Diğer yoldaşlara baktı. Onlar da ses dinliyor, düşmanın hareket tarzını çözmeye çalışıyordu. Az önce bu kış eğitiminde nelere yoğunlaşacakları üzerine konuşmuşlardı. Nubar yoldaş partiyi, partinin içinden geçtiği tasfiyeci süreci ve bu süreçte savaşa tutunmanın ne kadar önemli olduğunu, bize düşen görevleri anlatmıştı uzun uzun. Dünya devrim tarihinin yenilgi ve zaferlerle dolu olduğunu söyleyerek tarihten örnekler vermişti. Uzun ve ayrıntılı konuşmayı severdi Nubar yoldaş. Hele de karşısında kendisini gerçekten dinleyen ve bir şeyler öğrenmek isteyen birilerini bulmuşsa zamanın nasıl geçtiğini anlamazdı. Bugün de öyle günlerden birini yaşıyorlardı. “Sanki yaşama, yaşamın getirdiklerine alışma kabiliyetimiz düne göre daha yükseldi. Elimizdeki güce esas olarak da komuta gücüne doğru bir biçim verebilirsek, geleceğe de daha güvenli bakabiliriz” demişti az önce. Şu birkaç yılda gerilla alanında verdiğimiz kayıpların ağırlığı çok büyüktü. Ciddi bir savaş deneyimi olan yoldaşlardı kaybettiklerimiz… O yüzden de şimdi komuta gücünün önemi çok daha büyüktü. Bütün gerilla gücü bunun farkındaydı. Partinin savaş tarihi yığınla tecrübeyle doluydu. Önemli olan onlardan öğrenmesini bilmekti. Nubar yoldaş, her fırsatta bunlardan örnek veriyor, çıkarılan dersleri tartışıyordu. Bir yandan silahlı mücadeleye güvensizliğin teorileştirilmesine diğer yandan düşmanın imha saldırılarına karşı teoriyi pratikle buluşturarak savaşma iradesini kuşanıyor, önderlik görevini yerine getiriyordu. Bütün dikkatini, Proletarya Partisinin 1. Kongre çizgisinde ortaya koyduğu gerilla savaşını geliştirme yönelimi üzerine yoğunlaştırmıştı. Kongrede ne yapılacağı ortaya konulmuştu. Şimdi nasıl yapılacağına yoğunlaşmak, gerilla gücüne ona göre biçim vermek gerekiyordu. Her zaman dediği gibi “yola uzun bakıyor”, “kazanacaklarımıza” sımsıkı sarılarak güç buluyordu.
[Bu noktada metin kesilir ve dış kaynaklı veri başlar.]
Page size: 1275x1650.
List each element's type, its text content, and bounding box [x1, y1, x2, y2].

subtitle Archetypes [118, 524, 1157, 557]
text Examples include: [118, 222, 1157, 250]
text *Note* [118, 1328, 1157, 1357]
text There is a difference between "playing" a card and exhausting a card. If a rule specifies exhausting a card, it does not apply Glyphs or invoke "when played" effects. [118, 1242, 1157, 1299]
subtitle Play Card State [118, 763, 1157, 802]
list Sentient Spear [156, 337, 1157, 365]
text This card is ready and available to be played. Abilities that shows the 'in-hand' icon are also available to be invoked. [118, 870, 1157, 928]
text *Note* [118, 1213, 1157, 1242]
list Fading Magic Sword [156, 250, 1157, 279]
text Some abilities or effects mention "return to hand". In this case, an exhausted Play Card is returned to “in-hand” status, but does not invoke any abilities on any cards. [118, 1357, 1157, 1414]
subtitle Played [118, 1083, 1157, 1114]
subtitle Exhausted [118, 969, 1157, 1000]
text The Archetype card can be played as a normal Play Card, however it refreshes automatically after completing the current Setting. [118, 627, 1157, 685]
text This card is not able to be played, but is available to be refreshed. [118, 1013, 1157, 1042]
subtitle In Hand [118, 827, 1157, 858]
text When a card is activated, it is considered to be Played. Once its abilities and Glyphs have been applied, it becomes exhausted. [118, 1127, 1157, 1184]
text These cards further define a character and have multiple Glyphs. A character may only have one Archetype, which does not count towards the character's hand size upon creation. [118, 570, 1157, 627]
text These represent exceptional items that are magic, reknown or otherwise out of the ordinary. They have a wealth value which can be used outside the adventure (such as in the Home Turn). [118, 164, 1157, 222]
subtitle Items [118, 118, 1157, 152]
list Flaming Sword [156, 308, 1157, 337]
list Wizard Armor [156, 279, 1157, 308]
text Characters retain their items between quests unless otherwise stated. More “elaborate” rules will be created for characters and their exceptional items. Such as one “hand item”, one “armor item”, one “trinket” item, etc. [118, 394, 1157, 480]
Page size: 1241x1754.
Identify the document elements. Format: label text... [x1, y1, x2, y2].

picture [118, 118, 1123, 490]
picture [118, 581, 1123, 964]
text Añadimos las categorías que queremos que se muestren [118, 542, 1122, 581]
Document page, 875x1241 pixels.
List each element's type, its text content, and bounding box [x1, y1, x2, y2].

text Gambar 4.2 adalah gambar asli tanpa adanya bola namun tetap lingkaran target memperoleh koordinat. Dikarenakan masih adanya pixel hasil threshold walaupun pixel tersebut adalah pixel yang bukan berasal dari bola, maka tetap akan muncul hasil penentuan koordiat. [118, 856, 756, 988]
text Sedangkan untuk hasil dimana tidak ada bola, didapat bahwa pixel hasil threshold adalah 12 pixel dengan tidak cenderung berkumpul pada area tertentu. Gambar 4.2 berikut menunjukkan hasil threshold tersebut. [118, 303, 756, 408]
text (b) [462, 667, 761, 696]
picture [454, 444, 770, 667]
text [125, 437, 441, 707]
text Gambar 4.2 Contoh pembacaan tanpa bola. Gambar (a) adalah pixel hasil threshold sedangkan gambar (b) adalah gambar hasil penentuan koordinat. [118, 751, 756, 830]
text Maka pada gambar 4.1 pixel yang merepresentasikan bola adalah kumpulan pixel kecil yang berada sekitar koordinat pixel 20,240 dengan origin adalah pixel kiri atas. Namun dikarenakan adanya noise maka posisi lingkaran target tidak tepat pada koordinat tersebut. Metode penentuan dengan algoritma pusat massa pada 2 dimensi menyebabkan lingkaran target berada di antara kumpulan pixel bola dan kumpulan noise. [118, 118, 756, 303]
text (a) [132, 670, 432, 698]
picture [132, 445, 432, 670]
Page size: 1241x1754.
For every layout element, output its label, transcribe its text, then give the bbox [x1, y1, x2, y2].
Onlar Heron altında hareketsiz kalarak bunları düşünür ve tartışırken düşman, yoldaşların yerlerini tespit ederek önceden araziye yerleşmiş, 6 Eylül’de operasyonun startını vermişti. Operasyon öncesinde yakındaki köylere baskın yapılmış, köy muhtarları gözaltına alınmış, köylüler Büyükköy’deki gölün oraya götürülmüştü.
7 Eylül’de yoldaşların bulunduğu noktaya uçak vuruşları başladı. Düşman Nubar ve Rosa yoldaşların cenazelerini ancak 9 Eylül’de alabildi. TC ordusunun her türlü teknik donanım ve bin kişilik askeri güçle başlattığı ve üç gün süren askeri operasyonda teslim alamadığı, tepeden tırnağa cüret ve inançla donanmış Halk Ordusu gerillalarıydı. Nubar ve Rosa yoldaşlar 6-9 Eylül 2020 tarihinde Dersim Ovacık Büyükköy’de savaşma iradesini yoldaşlarına devrederek ölümsüzleşti.